Limited RT for brain metastases improves QOL, survival

When prescribing radiation therapy (RT) for cancer patients with brain metastases, a less-is-better approach may prove better for the patient with respect to both quality of life (QOL) and survival, according to an article published in the February issue of the American Journal of Clinical Oncology.

Cancer patients diagnosed with one to three brain metastases who received stereotactic radiosurgery (SRS), intensive follow-up observation, and salvage therapy only as necessary lived three times as long and experienced a better quality of life than comparable patients who received only SRS and whole-brain radiation therapy (WBRT) (Am J Clin Oncol, Vol. 35:1, pp. 45-50).

The patients were enrolled in a small, randomized trial at MD Anderson Cancer Center at the University of Texas. They were treated between 2000 and 2007 and were followed until they died or until the end of the clinical trial in 2009.

The 58 patients had an age range of 60 to 63 years; 31 patients were in the SRS group, and 27 patients were in the combination SRS and WBRT group. More than half of the patients in each group had lung cancer as the primary cancer. All were highly motivated to live as long as possible, according to lead author Lincy Lal, PhD, from Ingenix Consulting-Healthcare's division of pharmacy informatics in Missouri City, TX, and colleagues.
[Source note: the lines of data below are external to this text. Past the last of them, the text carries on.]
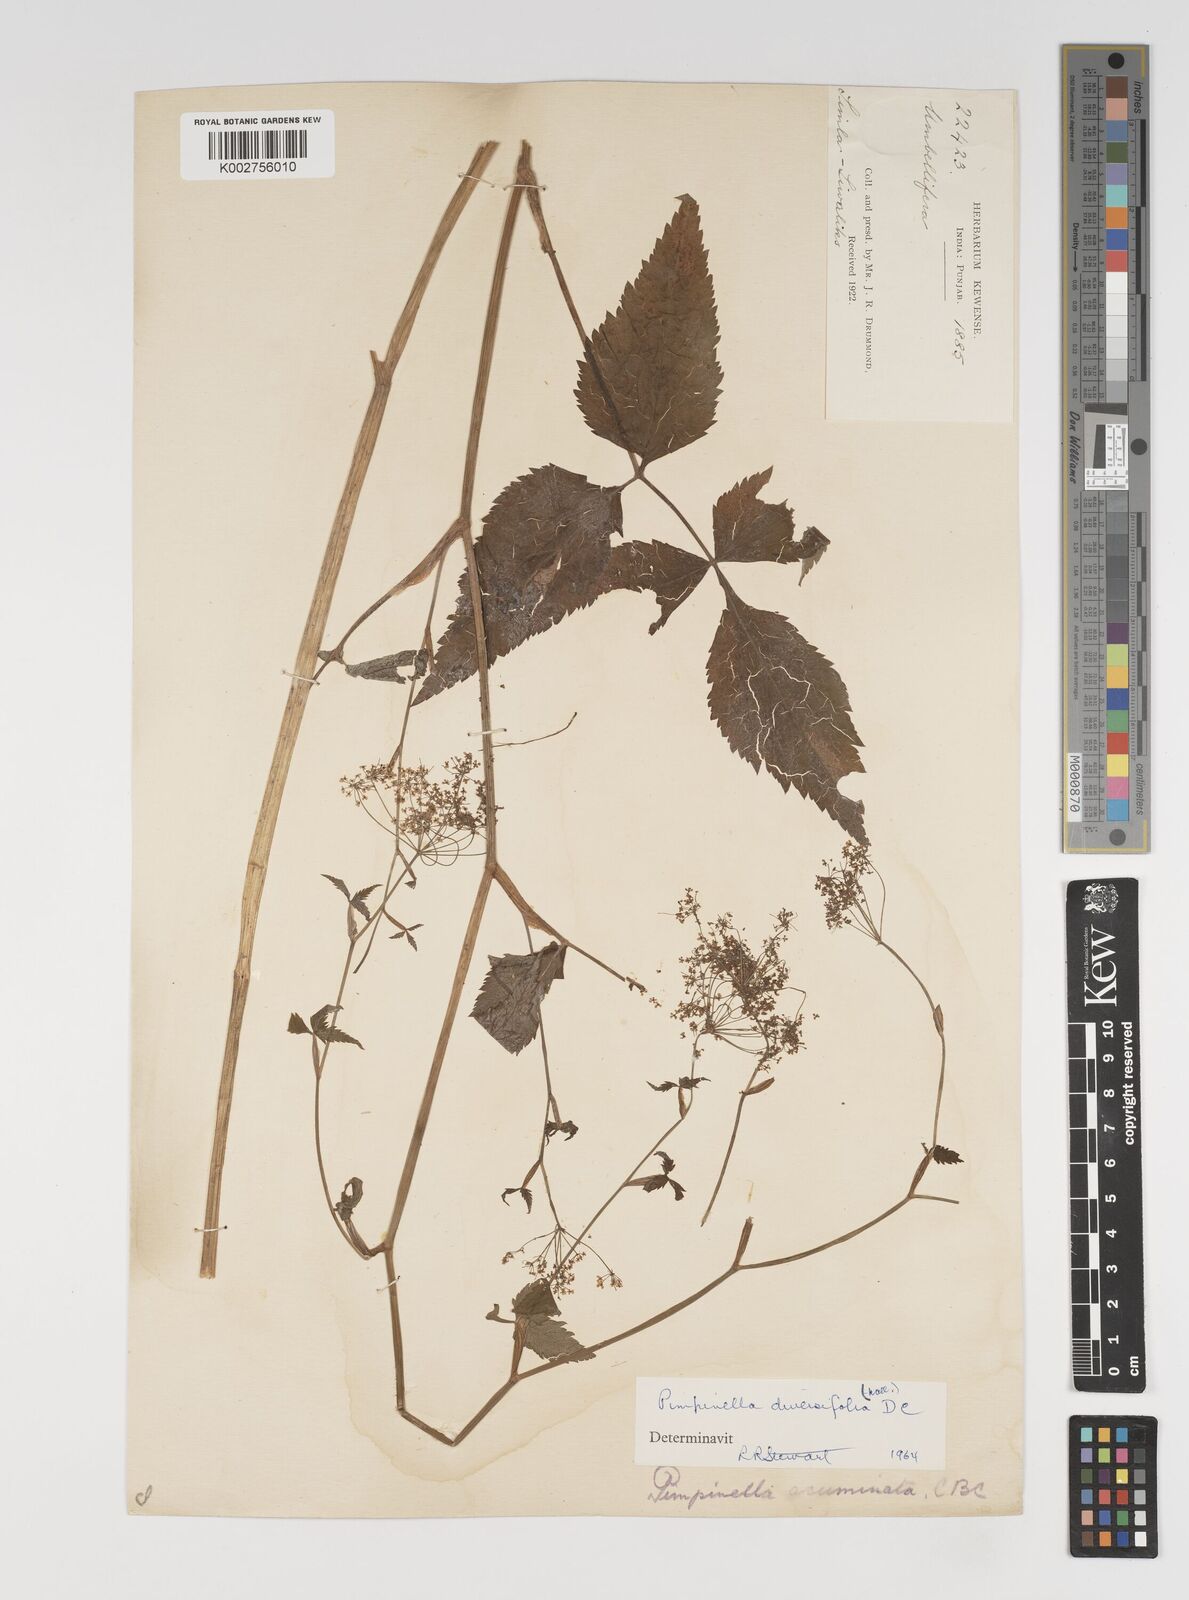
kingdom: Plantae
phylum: Tracheophyta
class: Magnoliopsida
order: Apiales
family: Apiaceae
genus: Pimpinella
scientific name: Pimpinella diversifolia
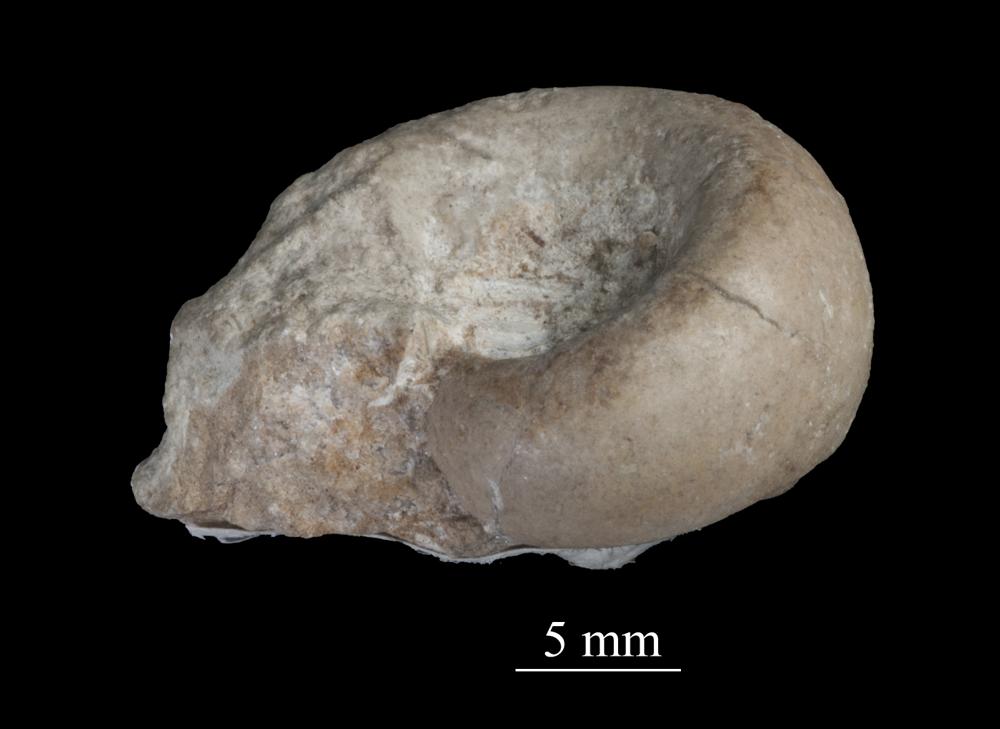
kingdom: Animalia
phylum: Mollusca
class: Gastropoda
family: Lesueurillidae
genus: Pararaphistoma
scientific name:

While 71% of the patients who did not receive the additional WBRT experienced recurrences by the time study enrollment had closed in May 2007, compared with only 15% of the other group, they survived longer and had a less debilitating quality of life. Patients who had both SRS and WBRT lived a median of 5.7 months, whereas the SRS group lived a median of 15.2 months.

A cost analysis showed that the SRS/observation/salvage therapy treatment was more expensive, at an average cost of $119,000, compared with $74,000 for the group who received both radiotherapy treatments.

The cost-effectiveness analysis showed that incremental costs were proportionately less than the incremental increase in a patient's survival and quality of life, the authors found. The additional costs were also within a commonly accepted willingness-to-pay threshold range for treating disease recurrence.